Tra lavoro e depressione

I fratelli Dardenne convincenti con “Due giorni, una notte”. Bravissima Marion Cotillard.

Quanto è difficile raccontare la realtà attraverso una storia di finzione, cercando di essere i più veri possibile, ma senza annoiare gli spettatori? Lo sanno bene i due fratelli belgi Luc e Jean-Pierre Dardenne che, ormai da vent’anni, portano avanti un cinema scarno, essenziale, realistico, quasi documentaristico, che sfiora spesso il rischio di diventare noioso, banale, troppo poco attrattivo per il pubblico. Si sa, infatti, che il cinema esige tempi veloci, ritmo, azione, una drammatizzazione, cioè, del normale flusso degli eventi della vita vera. Ciò che riesce, quasi sempre, a salvare le opere dei fratelli Dardenne dal pericolo della noia, è la capacità dei due autori di cogliere, nell’ordinarietà e anche nella tragicità delle storie che raccontano, l’essenza dell’anima dei loro protagonisti. In questo senso si potrebbe dire che il loro cinema si avvicina al modello del cinema di Robert Bresson: un cinema “spirituale”, perché disvelatore dell’anima e della verità. Anche la loro ultima fatica, “Due giorni, una notte”, rientra in pieno in questa categoria.

Sandra ha un marito, Manu, due figli e un lavoro presso una piccola azienda che realizza pannelli solari. Sandra “aveva” un lavoro perché i colleghi sono stati messi di fronte a una scelta terribile: se votano per il suo licenziamento (è considerata l’anello debole della catena produttiva perché ha sofferto di depressione, anche se ora la situazione è migliorata) riceveranno un bonus di 1000 euro. In caso contrario, non spetterà loro l’emolumento aggiuntivo. Grazie al sostegno di Manu, Sandra chiede una ripetizione della votazione in cui sia tutelata la segretezza. La ottiene ma ha un tempo limitatissimo per convincere chi le ha votato contro a cambiare parere. I Dardenne affrontano il grande problema dei nostri tempi: la difficoltà ad avere e a tenere un lavoro, la precarietà, piaga sociale dai mille risvolti problematici, che toglie serenità, salute, felicità e dignità alla persona. Ma, a differenza dei film che trattano questa problematica con un punto di vista ideologico (come ad esempio le pellicole militanti di Ken Loach, in cui tutto è raccontato dal punto di vista di “classe”), l’opera dei Dardenne si pone all’altezza degli occhi e del cuore della sua protagonista (una bravissima Marion Cotillard, che abbandona la sua aurea divistica per recitare senza trucco) e ne segue la “via crucis”, alla ricerca di solidarietà e aiuto. Una donna che ha sconfitto ma che sarebbe meglio dire sta ancora lottando contro un male terribile: la depressione, altra piaga sociale dei nostri tempi, che miete tante vittime silenziose e a cui ancora non si dà la dovuta attenzione.

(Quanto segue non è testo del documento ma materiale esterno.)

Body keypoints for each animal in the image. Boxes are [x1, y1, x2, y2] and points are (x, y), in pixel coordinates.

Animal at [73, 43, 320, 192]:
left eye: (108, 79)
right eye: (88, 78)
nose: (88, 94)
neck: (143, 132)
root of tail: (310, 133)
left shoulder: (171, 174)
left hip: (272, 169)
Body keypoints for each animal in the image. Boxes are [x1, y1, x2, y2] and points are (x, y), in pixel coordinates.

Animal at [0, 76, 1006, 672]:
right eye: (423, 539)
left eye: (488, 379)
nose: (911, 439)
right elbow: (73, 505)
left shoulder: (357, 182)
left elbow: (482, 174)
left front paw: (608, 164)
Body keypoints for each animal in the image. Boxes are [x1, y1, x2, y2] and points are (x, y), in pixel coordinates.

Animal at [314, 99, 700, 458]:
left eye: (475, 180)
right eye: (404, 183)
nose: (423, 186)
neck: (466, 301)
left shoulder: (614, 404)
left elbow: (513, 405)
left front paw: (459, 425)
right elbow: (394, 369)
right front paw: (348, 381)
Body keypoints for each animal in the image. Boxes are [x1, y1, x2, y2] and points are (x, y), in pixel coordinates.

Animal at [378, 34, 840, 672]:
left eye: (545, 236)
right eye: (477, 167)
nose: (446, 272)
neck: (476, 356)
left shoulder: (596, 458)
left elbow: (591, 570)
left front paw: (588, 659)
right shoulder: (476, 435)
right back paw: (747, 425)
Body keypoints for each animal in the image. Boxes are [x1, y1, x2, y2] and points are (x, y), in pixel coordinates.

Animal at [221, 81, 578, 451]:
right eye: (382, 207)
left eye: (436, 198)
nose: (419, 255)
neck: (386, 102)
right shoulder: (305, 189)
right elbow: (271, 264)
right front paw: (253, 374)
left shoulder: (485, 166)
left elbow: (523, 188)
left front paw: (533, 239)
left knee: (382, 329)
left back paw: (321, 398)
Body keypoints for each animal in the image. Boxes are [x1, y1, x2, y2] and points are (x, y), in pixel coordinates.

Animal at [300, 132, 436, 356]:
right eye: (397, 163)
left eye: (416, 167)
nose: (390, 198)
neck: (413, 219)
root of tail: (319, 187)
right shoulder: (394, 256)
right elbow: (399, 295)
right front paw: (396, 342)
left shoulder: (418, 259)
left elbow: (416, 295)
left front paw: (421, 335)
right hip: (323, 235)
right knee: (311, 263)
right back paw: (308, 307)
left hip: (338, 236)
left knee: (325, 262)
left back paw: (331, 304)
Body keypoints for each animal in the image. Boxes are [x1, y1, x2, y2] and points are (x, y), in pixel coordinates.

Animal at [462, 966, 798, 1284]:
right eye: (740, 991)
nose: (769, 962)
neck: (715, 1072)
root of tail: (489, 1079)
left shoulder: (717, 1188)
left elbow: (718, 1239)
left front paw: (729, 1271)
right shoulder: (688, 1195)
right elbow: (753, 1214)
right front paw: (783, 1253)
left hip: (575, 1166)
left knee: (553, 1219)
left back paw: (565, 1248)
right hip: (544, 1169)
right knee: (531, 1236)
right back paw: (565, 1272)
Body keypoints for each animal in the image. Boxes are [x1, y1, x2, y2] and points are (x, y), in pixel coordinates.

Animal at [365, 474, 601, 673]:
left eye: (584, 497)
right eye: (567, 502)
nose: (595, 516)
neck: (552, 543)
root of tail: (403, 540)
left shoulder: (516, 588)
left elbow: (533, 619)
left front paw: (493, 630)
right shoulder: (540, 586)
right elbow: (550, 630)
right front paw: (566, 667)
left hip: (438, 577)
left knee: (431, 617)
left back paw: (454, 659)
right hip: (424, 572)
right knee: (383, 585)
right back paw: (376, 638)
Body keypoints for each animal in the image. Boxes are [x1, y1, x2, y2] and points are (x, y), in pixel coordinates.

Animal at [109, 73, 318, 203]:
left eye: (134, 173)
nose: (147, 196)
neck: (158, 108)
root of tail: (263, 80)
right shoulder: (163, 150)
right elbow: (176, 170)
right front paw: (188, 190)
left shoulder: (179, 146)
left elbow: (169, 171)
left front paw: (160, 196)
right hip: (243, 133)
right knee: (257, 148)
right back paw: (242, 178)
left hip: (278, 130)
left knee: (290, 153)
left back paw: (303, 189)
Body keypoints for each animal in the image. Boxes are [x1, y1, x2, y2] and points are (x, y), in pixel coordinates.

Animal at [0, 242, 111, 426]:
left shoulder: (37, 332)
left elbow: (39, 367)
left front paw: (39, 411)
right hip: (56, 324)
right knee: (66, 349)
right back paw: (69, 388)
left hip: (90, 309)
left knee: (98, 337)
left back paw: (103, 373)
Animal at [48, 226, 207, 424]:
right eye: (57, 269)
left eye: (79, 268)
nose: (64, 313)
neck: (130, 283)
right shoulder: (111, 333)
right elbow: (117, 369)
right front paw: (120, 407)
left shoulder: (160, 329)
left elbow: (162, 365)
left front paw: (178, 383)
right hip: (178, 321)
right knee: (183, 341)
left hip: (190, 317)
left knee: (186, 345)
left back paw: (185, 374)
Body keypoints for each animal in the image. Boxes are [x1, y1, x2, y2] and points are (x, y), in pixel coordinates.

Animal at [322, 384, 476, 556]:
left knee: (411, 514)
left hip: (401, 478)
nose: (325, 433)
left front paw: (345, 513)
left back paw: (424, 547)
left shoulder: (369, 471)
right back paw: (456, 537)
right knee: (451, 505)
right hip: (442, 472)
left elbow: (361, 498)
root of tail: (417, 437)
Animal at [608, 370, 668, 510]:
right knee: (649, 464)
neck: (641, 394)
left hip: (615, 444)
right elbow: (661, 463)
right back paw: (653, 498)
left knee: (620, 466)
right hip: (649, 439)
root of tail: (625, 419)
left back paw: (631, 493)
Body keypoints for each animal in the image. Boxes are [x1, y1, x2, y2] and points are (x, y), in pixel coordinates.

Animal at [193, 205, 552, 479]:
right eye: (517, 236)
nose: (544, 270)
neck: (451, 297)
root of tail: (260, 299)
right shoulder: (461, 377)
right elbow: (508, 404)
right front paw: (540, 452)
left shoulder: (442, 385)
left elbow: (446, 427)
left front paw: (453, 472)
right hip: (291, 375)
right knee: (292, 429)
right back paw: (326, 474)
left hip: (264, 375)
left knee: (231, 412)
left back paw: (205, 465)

I Dardenne posizionano la loro macchina da presa alle spalle di Sandra e la seguono, silenziosamente, registrandone ogni piccola vittoria, sconfitta, cedimento e speranza. Quello che emerge, a poco a poco, è il termometro di un’anima in difficoltà, la sua essenza più vera, la sua umanità, che trova conforto in un grande punto saldo: la famiglia. Il marito e anche i figli di Sandra, infatti, sono l’unica vera ancora di salvezza per la protagonista, la assecondano in ogni momento e anzi la spronano. Grazie a loro, Sandra compirà il suo “cammino” doloroso presso i suoi colleghi e, alla fine, al di là del risultato che avrà, ciò che troverà sarà la sua dignità, la sua forza, il coraggio di andare avanti ed affrontare di nuovo le sfide, anche terribili, che la complessa vita di oggi ci propone.